Hillary Clinton’s Son-in-Law Lost CalPERS Money Betting Greek Bonds

Then-Secretary of State Hillary Clinton appears to have sought inside information on a potential European Union bailout as her son-in-law, Marc Mezvinsky, speculated on defaulting Greek bonds in 2012 with CalPERS’ public pension cash as his hedge fund was getting wiped out.

Fox News reported late last week that Secretary of State Hillary Clinton, who served from January 21, 2009 and until stepping down on February 1, 2013 in advance of her run for president, sought “secret info on European Union bailout plans as [her] son-in-law’s doomed hedge fund gambled on Greece.”

A former Goldman Sachs broker, Mezvinsky formed the Eaglevale Partners hedge fund in October 2011 with two ex-Goldman Sachs partners. Eaglevale was incorporated in the secretive tax haven of the Cayman Islands in October 2011, then immediately named Goldman Sachs as its prime broker and banker.

Eaglevale would raise $325 million from CalPERS and others through a “special arrangement” with Goldman Sachs to engage in a “global macro” strategy to seek profit from opportunities in “politically volatile situations.”

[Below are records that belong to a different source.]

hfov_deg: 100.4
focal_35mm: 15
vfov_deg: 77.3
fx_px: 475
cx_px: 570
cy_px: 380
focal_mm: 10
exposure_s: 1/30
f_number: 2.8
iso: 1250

Goldman Sachs has donated $5 million to the Clinton Foundation; paid Hillary Clinton $675,000 in speaking fees; was Hillary Clinton’s fourth largest contributor to her 2008 presidential campaign with $407,850; and — via its employees — is the sixth largest contributor to Hillary Clinton’s 2016 presidential campaign with $466,978 in donations.

Goldman has an extremely dicey history of manipulating the value of Greek debt. To help the perpetually insolvent nation qualify to join the euro in 2001, Goldman set up derivative cross-currency swaps with “fictional interest rates.” The structure allowed the Greek government to borrow another $10 billion in debt payable in U.S. dollars and Japanese yen by pretending the Greek treasury had an extra $1 billion in cash.

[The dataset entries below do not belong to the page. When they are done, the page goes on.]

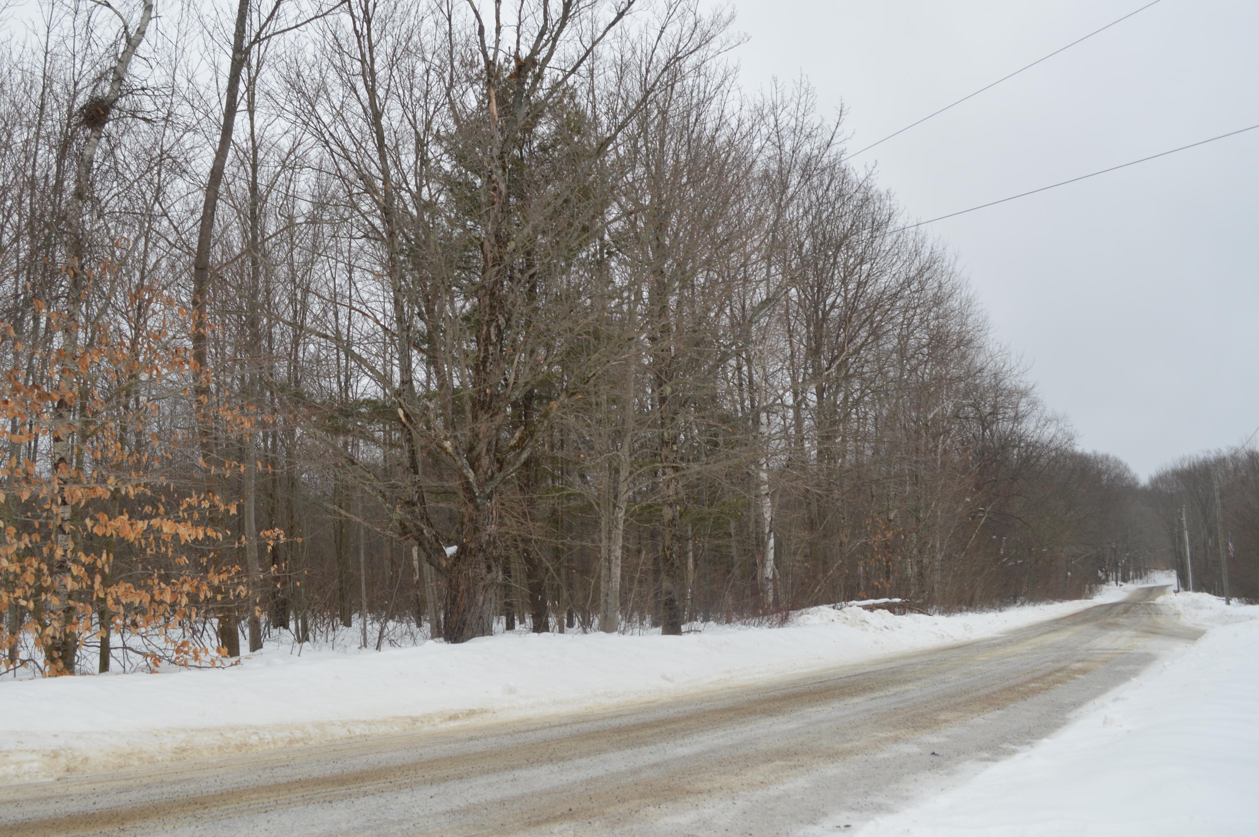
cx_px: 554
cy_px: 365
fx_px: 1118
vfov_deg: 41.0
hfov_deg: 58.6
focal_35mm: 32
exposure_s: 1/200
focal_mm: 18
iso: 100
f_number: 5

After the European Union bailed out Greece in 2010 to prevent an international banking collapse, Goldman’s derivative activity was investigated by the U.S. Securities & Exchange Commission, according to Federal Reserve Chairman Ben Bernanke.

The only “situation” Eaglevale seems to have invested in was buying distressed Greek bonds at big discounts. The hedge fund speculated that the European Union would protect bondholders, requiring Greece to slash health and welfare spending.

The same month Mezvinsky started his hedge fund, Gary Gensler, chair of the United States Commodity Futures Trading Commission, which regulates hedge funds, e-mailed Secretary of State Hillary Clinton that a bailout by the European Central Bank could “turn market sentiment” in favor of Greek bonds.

Gensler was former co-head of Corporate Finance at Goldman Sachs, is currently the Hillary Clinton 2016 presidential campaign’s Chief Financial Officer, and expects to be named Secretary of Treasury if Hillary Clinton is elected President.

According to e-mails subpoenaed regarding her use of a non-secure personal server while Secretary of State, Hillary Clinton “kept a sharp eye on intelligence assessing the chances of a bailout of the Greek central bank” in 2012.

Robert Hormats, Under Secretary of State for Economic Growth, Energy, and the Environment from 2009 to 2013 and a former Vice Chairman of Goldman Sachs, shared an extensive e-mail chain with Secretary of State Hillary Clinton during the crisis about the possibility of bailing out Greece. Included e-mails contained classified materials and internal State Department memos about the debt from the U.S. Ambassador to Greece.

Secretary of State Hillary Clinton shared e-mails about the Greek bond restructuring with husband Bill Clinton and son-in-law Marc Mezvinsky. The e-mails were not produced under the original 2014 subpoena regarding the private server, because the State Department had deemed the communications “protected” government communications.

The recently produced e-mails also reveal that Secretary of State Hillary Clinton was sharing “classified information” about how the German government viewed the prospects for a Greek bailout with Clinton Foundation consultant Sidney Blumenthal.

Sharing such inside information with friends and family is a conflict of interest under the United States Office of Government Ethics and is grounds to be “disqualified from working on a particular Government matter.” But more importantly, it may have been a violation of the Securities & Exchange Act of 1934 prohibition on inside trading.

Eaglevale picked up $13 million from the CalPERS public employee pension fund in April 2012 to invest it in distressed Greek bonds. At the same time, Goldman Sachs CEO Lloyd Blankfein and Chelsea Clinton’s former boss Marc Lasry both bought Greek bonds.

Despite all of the work by the U.S. State Department in favor of a bailout that would have been a home run for Greek bondholders, the German government opposed a blanket bail-out and Greek bonds crashed even lower in price. It is believed that CalPERS suffered a 100 percent loss on its investment.